Records from a dataset:
########
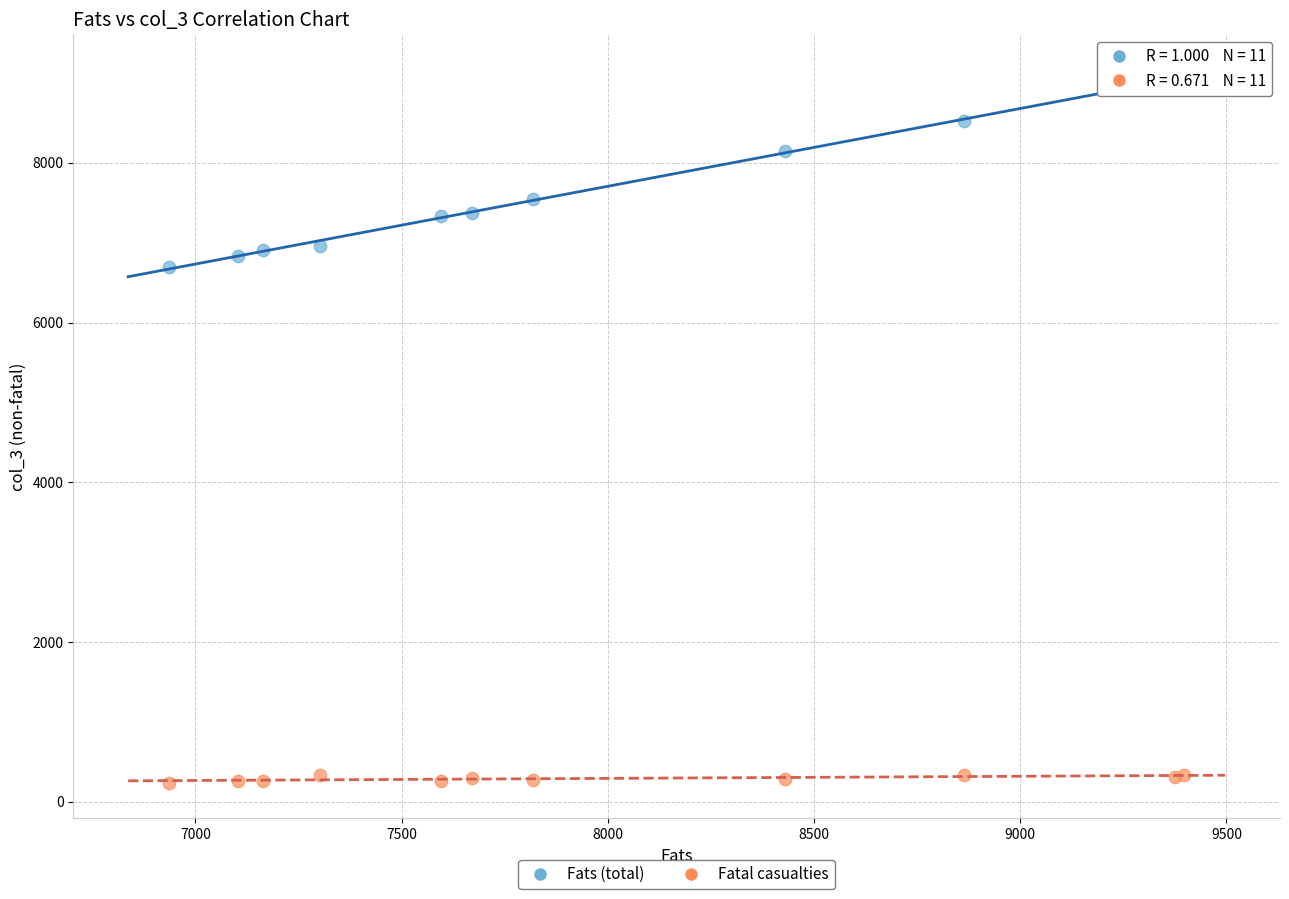

Which series contains the highest Y value?

Fats (total)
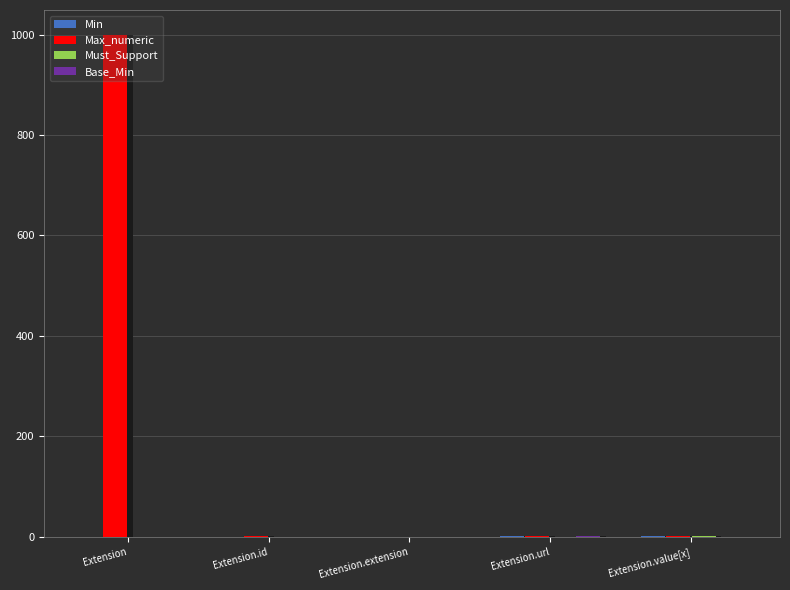

Are the bars grouped side by side (vs. stacked)?

Yes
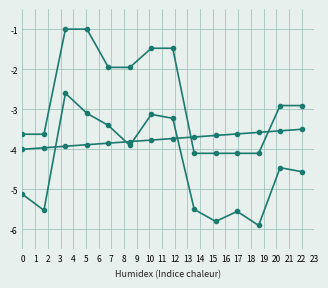

Is this an area chart (filled region under the line)?

No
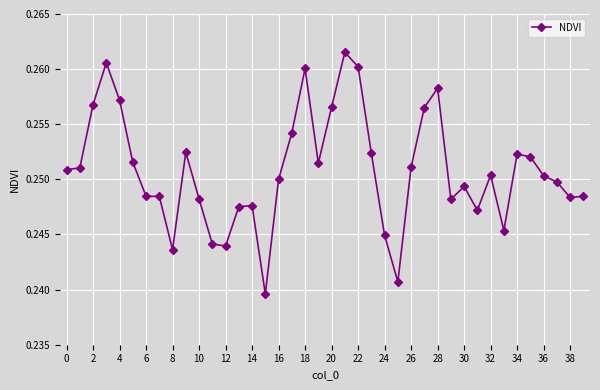

How many values are between 0 and 1?

40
########
Work instruction.
Rewrite all of the records with "bars" switched to "columns" and everything else left as it is. Don't include the pictures.

Response to the exercise.
Which series contains the highest Y value?

Fats (total)

Are the columns grouped side by side (vs. stacked)?

Yes

Is this an area chart (filled region under the line)?

No

How many values are between 0 and 1?

40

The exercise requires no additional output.